Cell-mediated immunity targets antigens within cells and tissues, effective against intracellular bacteria, viruses, fungi, and protozoa. T cells are the main characters in this immunity.
Different types of T cells are explained: helper T cells (activate macrophages), cytotoxic T cells (destroy antigens on contact), and regulatory T cells (turn off the immune system after the antigen is eliminated).
Naturally acquired immunity occurs without deliberate intervention. Active immunity results from natural antigen exposure (e.g., catching a cold), leading to antibody production and sometimes lifelong immunity. Passive immunity involves the transfer of antibodies (e.g., from mother to child via breast milk).
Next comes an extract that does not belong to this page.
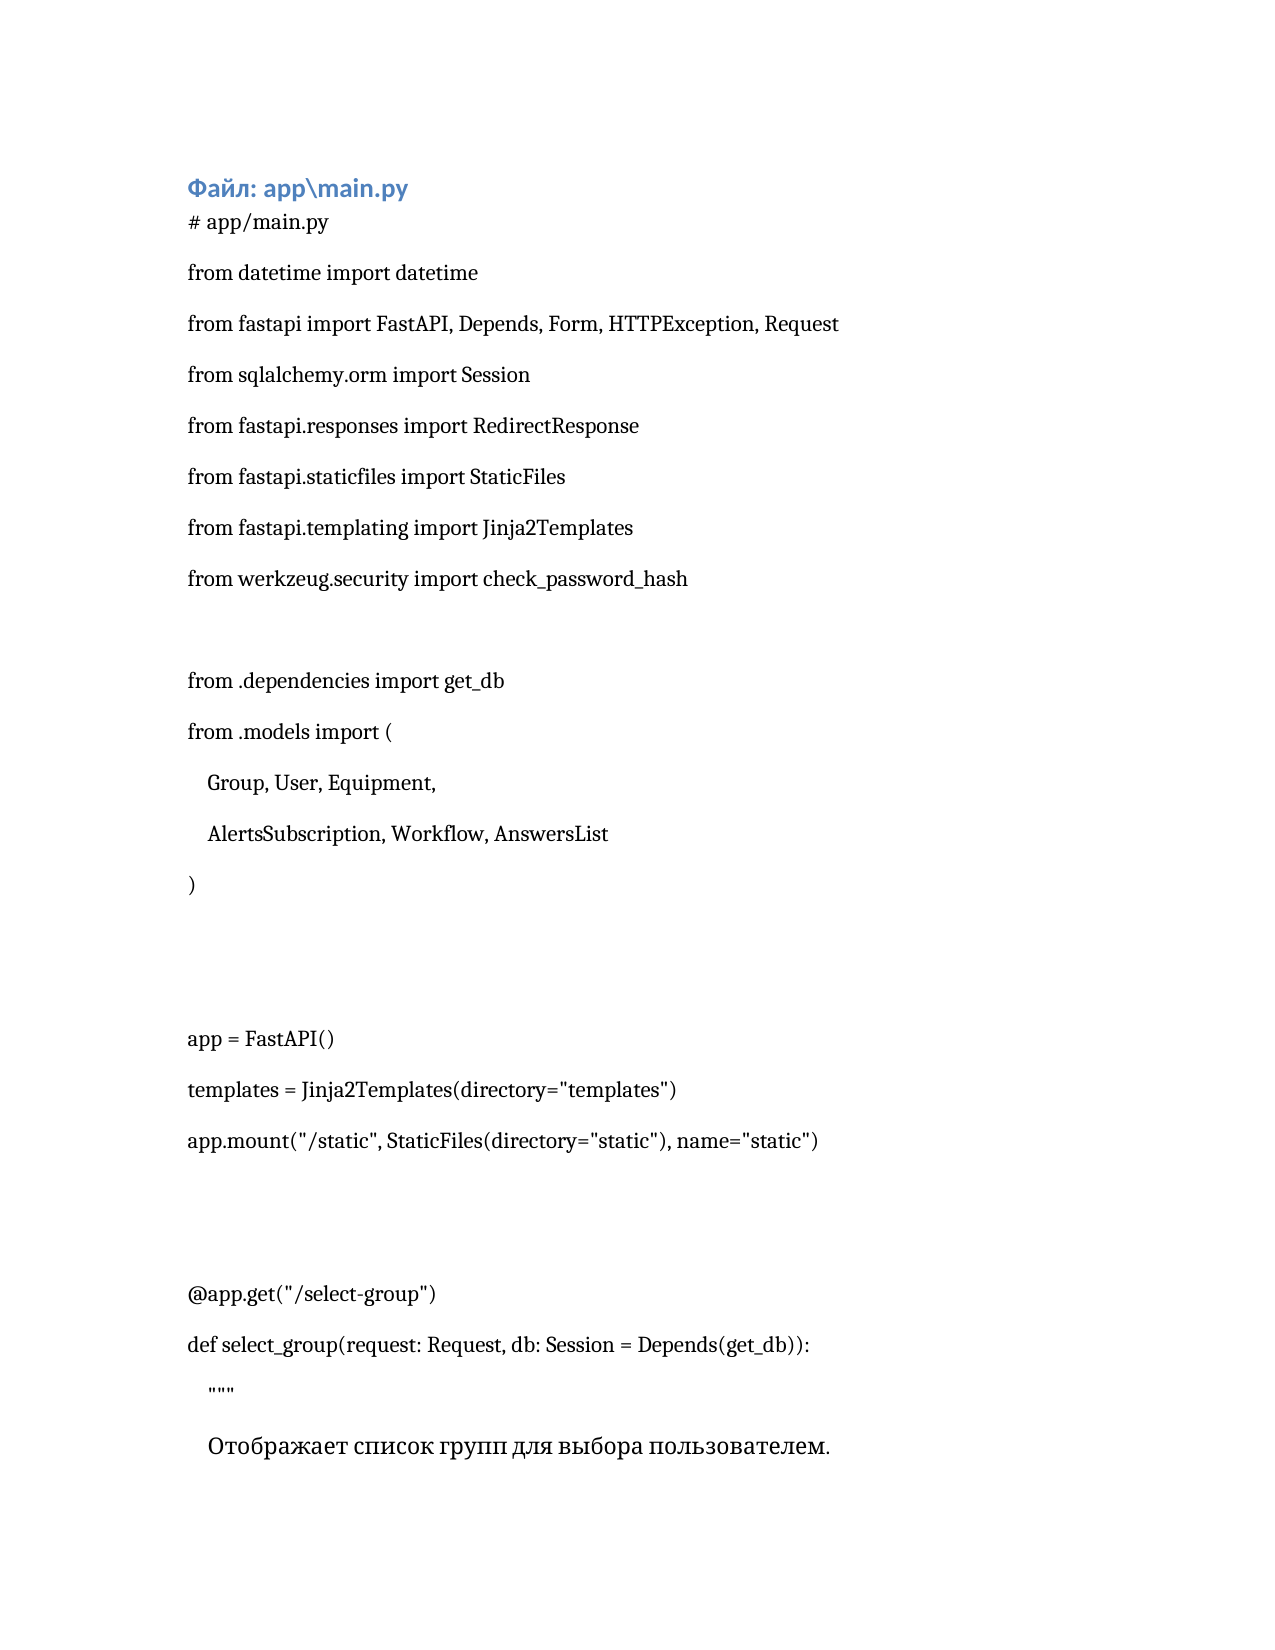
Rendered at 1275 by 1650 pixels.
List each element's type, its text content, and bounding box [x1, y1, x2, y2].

text from fastapi import FastAPI, Depends, Form, HTTPException, Request [187, 311, 1087, 337]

Artificially acquired immunity involves medical interventions. Active immunity is gained through vaccination (injection of antigens to stimulate antibody production). Passive immunity is achieved by injecting pre-made antibodies from another person or animal (e.g., rabies shots).
The lecture concludes with a look at the microscopic anatomy of various lymphatic organs, including the palatine tonsil (stratified squamous epithelium, tonsillar crypt, lymph nodules), lymph nodes (cortex, medulla, medullary sinus, medullary cords), spleen (white pulp with central arteriole, red pulp with RBCs), and thymus (cortex, medulla, thymic corpuscles). It also illustrates the different sizes of lymphocytes and plasma cells.